▸ **What you need to do**:
List each line in the material below that contains the string "many".

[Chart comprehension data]
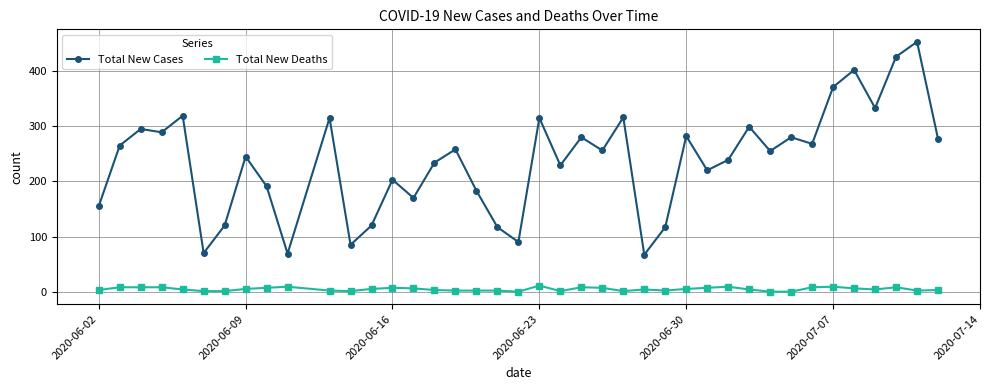

What are all the series names shown in the legend?

Total New Cases, Total New Deaths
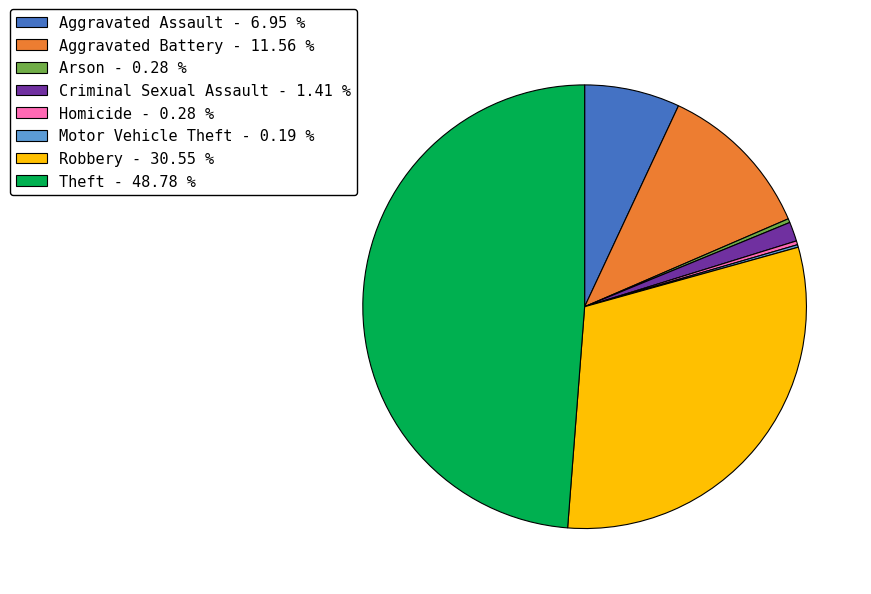

Which has a higher value, Aggravated Assault - 6.95 % or Homicide - 0.28 %?

Aggravated Assault - 6.95 %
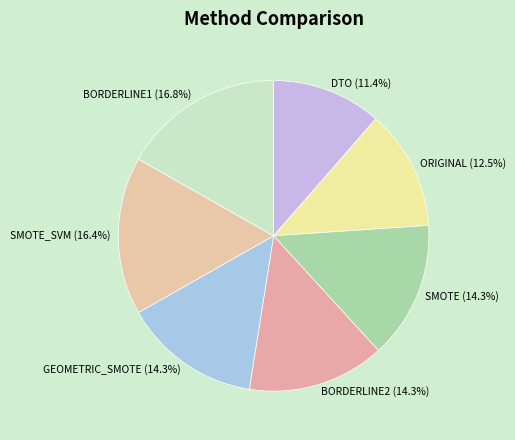

How many segments does this pie chart have?

7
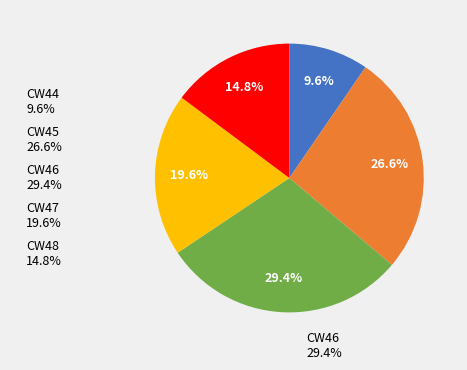

How many slices are in this pie chart?

5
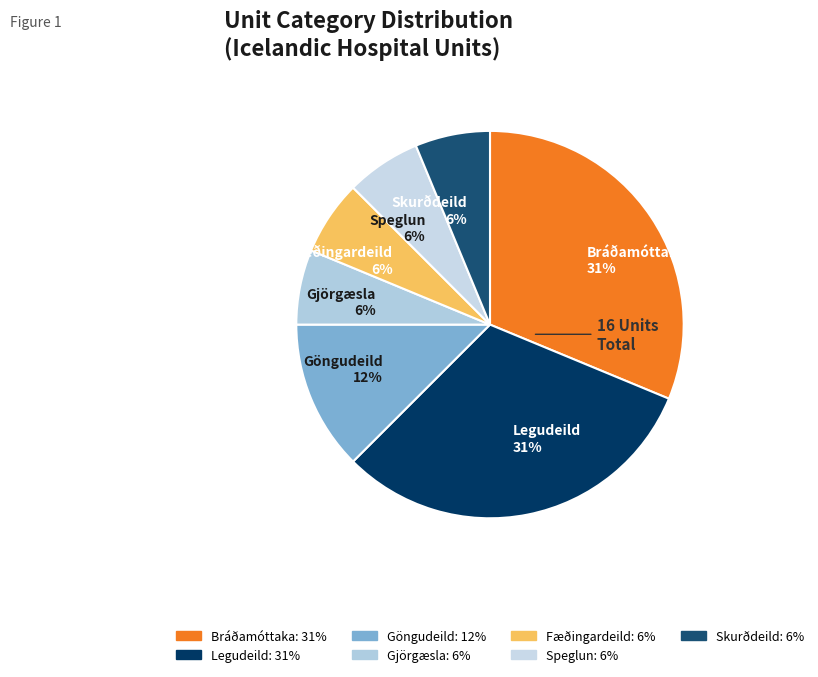

Is the sum of Göngudeild 12% and Gjörgæsla 6% greater than half?

No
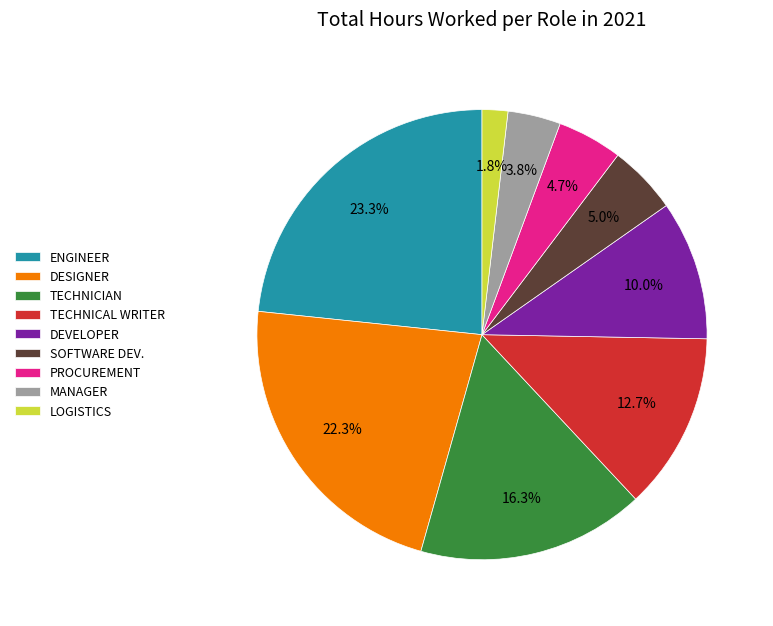

Which slice is the smallest?

LOGISTICS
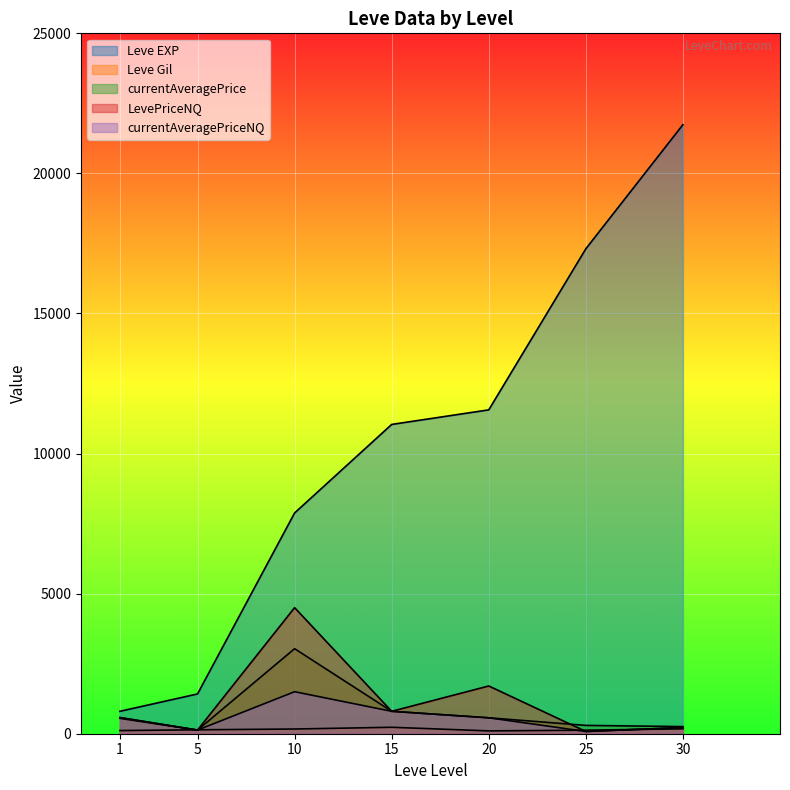

Which category has the highest value in the LevePriceNQ series?

10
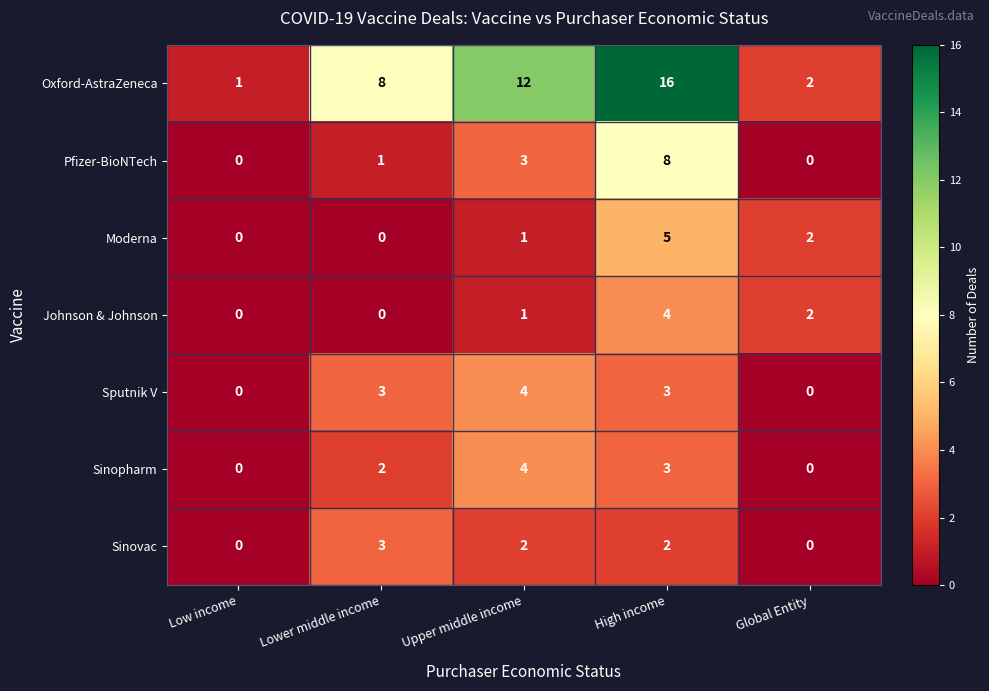

Where is Pfizer-BioNTech nearest to the value 4?

Upper middle income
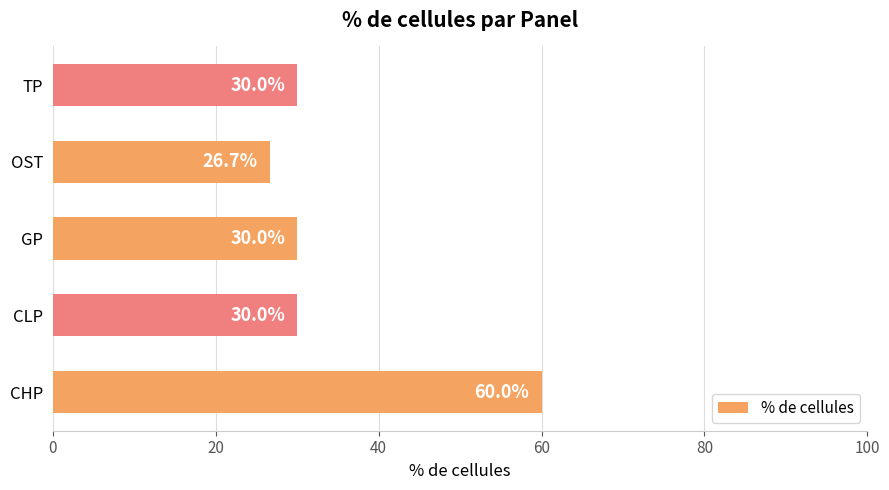

What is the greatest value displayed?

60.0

▸ **Final answer**:
How many segments does this pie chart have?
How many slices are in this pie chart?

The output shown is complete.